Probiere, die guten Phasen voll auszuschöpfen, und zu erweitern. Du hast die Situtation sehr richtig analysiert. Es gibt immer wieder Rückschläge, aber das geht uns allen so. Jedoch, du weißt es, und nun kannst du Strategien entwickeln, damit umzugehen. Wenn ich wütend oder traurig bin, setze ich die Kopfhörer auf, und ziehe los, wohin auch immer. Ich muss meinen Körper spüren, mein Herz hören, bis ich alle Wut und Trauer herausgeatmet habe. Gibt es etwas, wo du deine Wut herauslassen kannst? Gibt es etwas, das dir das Gefühl vermitteln könnte, stark zu sein? Wir alle brauchen Ventile, und wenn es uns schlecht geht, können sie in Aktion treten. Gibt es solche Ventile für dich? Eine wichtige Aufgabe besteht darin, sie zu suchen und zu erhalten. Das möchte ich dir gern mitgeben.

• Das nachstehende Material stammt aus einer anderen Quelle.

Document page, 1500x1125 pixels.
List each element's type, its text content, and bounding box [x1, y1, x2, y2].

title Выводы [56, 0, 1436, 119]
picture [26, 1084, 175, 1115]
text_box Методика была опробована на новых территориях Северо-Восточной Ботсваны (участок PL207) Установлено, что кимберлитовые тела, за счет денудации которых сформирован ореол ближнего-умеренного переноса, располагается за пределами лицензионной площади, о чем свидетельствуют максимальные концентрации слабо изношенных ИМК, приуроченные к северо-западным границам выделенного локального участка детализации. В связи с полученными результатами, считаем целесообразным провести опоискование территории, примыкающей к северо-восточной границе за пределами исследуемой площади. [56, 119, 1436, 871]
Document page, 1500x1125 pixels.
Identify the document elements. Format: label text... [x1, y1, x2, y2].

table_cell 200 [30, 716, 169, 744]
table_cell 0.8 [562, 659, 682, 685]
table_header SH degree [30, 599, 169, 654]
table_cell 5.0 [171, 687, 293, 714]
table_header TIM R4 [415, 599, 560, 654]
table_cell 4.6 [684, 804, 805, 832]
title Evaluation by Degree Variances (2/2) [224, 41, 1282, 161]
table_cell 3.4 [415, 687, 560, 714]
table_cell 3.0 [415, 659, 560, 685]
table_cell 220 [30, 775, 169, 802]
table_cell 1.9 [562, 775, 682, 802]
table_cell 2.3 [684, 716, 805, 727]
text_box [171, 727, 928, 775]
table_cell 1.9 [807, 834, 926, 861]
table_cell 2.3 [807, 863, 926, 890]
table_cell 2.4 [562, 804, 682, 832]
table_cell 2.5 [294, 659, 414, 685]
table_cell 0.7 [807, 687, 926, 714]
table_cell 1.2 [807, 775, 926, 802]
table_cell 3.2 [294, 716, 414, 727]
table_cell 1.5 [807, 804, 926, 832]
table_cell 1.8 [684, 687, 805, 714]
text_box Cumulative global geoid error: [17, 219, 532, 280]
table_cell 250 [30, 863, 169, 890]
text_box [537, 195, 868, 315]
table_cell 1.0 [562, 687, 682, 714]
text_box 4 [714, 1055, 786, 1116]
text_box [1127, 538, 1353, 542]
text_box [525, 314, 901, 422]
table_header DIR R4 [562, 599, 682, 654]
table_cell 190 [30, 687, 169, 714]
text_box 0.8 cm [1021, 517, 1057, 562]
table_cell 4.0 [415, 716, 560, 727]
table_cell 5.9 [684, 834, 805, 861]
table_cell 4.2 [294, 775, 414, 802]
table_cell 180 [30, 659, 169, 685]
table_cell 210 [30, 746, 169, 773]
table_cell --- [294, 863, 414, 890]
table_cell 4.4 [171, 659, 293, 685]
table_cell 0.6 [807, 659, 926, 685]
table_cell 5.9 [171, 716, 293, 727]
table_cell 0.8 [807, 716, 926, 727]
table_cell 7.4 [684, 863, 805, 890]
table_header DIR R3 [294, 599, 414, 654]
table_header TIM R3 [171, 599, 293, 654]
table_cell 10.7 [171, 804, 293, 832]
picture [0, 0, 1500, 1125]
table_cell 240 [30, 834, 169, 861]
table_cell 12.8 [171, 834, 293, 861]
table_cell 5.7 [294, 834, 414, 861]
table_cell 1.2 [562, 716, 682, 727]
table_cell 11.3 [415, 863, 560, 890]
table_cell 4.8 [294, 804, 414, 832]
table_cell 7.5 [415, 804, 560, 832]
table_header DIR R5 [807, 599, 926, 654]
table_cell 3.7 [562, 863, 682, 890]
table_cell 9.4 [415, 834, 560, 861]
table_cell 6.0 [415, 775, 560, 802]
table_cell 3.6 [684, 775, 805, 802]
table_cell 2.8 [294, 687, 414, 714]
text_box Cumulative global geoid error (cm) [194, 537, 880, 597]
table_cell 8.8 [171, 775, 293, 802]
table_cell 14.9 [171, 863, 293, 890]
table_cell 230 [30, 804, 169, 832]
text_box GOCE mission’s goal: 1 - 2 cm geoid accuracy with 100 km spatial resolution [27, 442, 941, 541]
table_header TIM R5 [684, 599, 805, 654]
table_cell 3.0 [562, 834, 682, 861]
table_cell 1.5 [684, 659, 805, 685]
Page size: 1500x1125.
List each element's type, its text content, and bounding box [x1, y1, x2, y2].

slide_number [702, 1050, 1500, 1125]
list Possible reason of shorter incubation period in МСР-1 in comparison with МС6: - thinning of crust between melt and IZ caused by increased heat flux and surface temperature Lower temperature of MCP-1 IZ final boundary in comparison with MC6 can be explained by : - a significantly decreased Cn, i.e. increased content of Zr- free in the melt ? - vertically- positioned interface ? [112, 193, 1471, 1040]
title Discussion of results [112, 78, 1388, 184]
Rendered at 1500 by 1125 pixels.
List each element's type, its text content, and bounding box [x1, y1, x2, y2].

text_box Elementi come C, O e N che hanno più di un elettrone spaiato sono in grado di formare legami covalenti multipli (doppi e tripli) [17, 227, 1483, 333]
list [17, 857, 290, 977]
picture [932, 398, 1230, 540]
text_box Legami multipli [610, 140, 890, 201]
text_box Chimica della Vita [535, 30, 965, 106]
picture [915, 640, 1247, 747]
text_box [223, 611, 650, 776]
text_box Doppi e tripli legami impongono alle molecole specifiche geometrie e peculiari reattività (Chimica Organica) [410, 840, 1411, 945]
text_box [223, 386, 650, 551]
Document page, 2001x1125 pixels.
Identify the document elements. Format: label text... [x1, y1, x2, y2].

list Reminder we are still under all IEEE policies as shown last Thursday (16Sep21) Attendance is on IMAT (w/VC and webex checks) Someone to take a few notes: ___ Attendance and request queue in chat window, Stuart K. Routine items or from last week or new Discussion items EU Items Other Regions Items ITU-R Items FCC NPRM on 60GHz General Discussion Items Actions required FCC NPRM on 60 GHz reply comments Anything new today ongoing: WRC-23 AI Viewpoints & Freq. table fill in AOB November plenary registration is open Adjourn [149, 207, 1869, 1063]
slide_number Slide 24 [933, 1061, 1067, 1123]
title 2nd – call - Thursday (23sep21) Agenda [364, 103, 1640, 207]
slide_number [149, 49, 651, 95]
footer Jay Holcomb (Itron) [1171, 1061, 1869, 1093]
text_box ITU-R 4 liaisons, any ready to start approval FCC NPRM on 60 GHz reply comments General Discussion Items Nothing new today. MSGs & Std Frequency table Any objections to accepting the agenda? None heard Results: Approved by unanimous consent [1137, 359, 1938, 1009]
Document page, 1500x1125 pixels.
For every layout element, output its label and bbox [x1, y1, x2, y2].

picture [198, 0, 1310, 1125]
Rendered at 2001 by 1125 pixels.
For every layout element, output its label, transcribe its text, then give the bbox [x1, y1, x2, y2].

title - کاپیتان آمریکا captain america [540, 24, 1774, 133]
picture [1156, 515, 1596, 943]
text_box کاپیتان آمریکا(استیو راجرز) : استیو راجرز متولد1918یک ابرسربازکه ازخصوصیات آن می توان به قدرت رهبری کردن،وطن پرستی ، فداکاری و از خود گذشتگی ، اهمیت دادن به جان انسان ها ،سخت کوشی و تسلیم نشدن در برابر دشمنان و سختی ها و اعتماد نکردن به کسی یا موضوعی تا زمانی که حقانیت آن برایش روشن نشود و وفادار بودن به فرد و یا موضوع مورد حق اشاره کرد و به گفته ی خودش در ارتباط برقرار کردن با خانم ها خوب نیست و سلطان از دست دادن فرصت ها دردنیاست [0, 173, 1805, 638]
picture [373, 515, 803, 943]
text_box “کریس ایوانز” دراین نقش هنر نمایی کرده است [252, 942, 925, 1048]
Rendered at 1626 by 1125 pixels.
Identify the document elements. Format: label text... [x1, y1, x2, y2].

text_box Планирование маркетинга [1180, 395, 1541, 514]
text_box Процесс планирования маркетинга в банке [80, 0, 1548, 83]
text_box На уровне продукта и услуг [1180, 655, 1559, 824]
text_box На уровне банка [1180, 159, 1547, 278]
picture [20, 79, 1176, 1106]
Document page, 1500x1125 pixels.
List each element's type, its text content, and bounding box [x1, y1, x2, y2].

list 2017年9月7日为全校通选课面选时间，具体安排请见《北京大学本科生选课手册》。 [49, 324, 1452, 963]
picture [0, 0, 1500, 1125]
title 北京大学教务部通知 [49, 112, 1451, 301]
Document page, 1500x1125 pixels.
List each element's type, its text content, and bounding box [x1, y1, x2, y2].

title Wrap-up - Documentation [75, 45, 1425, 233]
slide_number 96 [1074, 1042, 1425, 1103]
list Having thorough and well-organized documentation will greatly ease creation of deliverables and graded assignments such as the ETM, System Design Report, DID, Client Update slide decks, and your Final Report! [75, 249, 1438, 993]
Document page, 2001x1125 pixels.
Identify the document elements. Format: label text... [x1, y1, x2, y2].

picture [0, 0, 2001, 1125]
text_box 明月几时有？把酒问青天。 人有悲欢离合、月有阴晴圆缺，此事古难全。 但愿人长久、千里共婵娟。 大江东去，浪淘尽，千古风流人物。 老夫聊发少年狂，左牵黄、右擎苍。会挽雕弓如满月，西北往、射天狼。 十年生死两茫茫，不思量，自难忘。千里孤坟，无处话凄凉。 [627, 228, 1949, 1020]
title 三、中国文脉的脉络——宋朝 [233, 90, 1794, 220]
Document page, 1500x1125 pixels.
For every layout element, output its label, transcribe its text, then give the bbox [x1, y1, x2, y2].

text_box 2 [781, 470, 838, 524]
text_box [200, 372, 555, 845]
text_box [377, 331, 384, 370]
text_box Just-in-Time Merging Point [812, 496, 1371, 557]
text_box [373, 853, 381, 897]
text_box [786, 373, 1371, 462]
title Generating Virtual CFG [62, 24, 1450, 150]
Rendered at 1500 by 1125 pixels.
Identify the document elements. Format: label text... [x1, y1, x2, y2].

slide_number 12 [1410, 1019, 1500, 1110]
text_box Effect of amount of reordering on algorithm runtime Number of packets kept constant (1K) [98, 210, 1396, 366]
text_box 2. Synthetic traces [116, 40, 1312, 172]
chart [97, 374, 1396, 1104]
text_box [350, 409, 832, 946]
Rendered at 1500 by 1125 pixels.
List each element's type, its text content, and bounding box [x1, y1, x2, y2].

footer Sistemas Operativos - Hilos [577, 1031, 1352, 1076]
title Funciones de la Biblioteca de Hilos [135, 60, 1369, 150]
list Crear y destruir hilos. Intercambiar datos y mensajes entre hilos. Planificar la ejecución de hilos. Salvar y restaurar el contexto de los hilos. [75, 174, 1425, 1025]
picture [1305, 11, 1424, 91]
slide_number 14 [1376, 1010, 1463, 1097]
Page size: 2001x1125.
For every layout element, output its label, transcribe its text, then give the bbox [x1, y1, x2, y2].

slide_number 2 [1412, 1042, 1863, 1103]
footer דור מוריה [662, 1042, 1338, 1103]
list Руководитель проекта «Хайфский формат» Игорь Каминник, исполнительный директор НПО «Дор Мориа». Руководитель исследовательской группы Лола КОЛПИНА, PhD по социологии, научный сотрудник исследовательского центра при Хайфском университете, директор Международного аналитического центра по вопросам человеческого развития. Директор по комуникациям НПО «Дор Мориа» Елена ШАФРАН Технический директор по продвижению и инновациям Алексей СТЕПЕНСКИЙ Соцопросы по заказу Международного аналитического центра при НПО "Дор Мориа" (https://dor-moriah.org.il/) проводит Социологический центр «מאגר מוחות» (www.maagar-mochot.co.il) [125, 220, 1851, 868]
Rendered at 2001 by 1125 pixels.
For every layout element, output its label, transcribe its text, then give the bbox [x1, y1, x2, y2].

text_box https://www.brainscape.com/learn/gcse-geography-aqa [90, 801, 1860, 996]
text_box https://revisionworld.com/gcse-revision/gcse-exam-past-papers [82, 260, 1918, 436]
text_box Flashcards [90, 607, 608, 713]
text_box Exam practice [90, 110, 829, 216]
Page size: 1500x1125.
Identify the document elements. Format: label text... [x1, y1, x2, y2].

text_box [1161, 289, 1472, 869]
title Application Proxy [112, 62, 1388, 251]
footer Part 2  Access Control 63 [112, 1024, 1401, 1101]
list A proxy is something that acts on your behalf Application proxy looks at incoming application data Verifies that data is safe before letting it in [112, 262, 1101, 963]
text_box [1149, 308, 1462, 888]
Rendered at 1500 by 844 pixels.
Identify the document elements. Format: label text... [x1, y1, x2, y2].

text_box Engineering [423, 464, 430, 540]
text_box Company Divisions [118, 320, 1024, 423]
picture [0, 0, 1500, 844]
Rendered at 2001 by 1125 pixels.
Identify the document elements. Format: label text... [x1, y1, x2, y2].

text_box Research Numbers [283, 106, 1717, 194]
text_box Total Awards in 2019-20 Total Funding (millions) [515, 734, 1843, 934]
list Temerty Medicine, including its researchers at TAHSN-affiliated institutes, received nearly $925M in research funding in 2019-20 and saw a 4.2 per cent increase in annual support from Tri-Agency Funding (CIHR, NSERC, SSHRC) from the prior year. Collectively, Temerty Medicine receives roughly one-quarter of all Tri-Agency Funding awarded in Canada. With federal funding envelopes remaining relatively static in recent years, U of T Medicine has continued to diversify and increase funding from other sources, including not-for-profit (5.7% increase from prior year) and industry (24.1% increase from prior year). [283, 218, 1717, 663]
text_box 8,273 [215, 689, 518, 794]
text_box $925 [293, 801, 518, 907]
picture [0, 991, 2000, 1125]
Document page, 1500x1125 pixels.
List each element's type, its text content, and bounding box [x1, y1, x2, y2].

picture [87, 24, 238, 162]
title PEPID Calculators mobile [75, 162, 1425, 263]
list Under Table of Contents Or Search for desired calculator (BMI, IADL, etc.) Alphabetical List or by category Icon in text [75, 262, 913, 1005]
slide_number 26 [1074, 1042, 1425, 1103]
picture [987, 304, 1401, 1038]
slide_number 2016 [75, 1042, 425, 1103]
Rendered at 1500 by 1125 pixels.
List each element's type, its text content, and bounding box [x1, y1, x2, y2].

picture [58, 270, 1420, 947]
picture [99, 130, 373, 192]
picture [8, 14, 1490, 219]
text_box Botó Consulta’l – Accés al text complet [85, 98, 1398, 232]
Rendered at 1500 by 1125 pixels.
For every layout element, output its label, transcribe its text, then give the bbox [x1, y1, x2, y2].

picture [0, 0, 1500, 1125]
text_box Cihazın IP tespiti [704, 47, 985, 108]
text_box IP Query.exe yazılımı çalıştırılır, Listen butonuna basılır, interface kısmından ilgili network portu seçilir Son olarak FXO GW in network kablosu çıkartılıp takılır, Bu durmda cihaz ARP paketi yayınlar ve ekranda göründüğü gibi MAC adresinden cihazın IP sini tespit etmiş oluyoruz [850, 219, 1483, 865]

Ich weiß nicht genau, wie sich deine berufliche Zukunft gestalten könnte. Es muss sich zeigen, ob du vielleicht doch einen Platz in der Nische finden kannst, die du dir wünschst? Vor allem zählt, dass du, soweit es geht, auf eigenen Beinen stehst, und etwas findest, mit dem du leben kannst. Es muss gar nicht mal das Tollste sein, wenn du nur gut damit sein kannst. Ich sage das nicht aus Überheblichkeit, sondern weil ich glaube, es wird dir desto besser gehen, je eher du von Anderen unabhängig wirst. Was jetzt ist, was dein Chef dir gesagt hat, das muss und wird nicht für alle Zeiten gelten. Es werden sich dir Türen öffnen - nur gib nicht auf, denn das ist die größte und einzige Gefahr. Ich habe das Gefühl, das du dich nicht aufgegeben hast, und das lässt mich für dich hoffen.

Die Frage, ob es einen Arzt oder Psychologen braucht, ist schwer zu beantworten. Letztlich kannst das nur du wirklich sagen. So spontan würde ich mal sagen: Es muss nicht zwingend sein, aber wenn du schon darüber nachdenkst, ist es mit Sicherheit kein Fehler. Denn gerade ein Psychologe kann dir regelmäßig zuhören und einen Rat geben, wenn gerade niemand anders da ist - oder wenn du einfach möchtest, dass du mal erzählen kannst, und keiner was dazu sagt. Jeder Mensch ist darauf getrimmt, seinen Senf zu allem abzugeben. Selbst enge Freunde geben oft Antworten, mit denen wir herzlich wenig anfangen können - weil sie eben von sich ausgehen, von ihren Erfahrungen mit uns, die nicht nur gut sein müssen. Da ist ein Psychologe jemand, der auch mal drüber steht - weil es sein Beruf ist, der ihn auch verpflichtet, nichts nach außen zu tragen. Das wäre doch eine Überlegung wert - aber wenn du nicht möchtest, musst du auch nicht. Hypnose kann auch funktionieren, das hängt von der Person ab. Wohlgemerkt, kann sie kein Allheilmittel sein. Wenn man möchte, kann man. Es gibt aber keine Garantie auf Erfolg, und auch nicht immer klappt es.

Ich möchte dir zum Abschluss nochmal sagen: Es ist NICHT so, dass du ein Versager wärst. Du hast alles gegeben - und ich bin ganz sicher, du wirst alles bekommen. Gib nicht auf, dein Weg wird sich finden. Denn was du geleistet hast, soll und kann nicht ohne Belohnung bleiben. Da habe ich keinen Zweifel.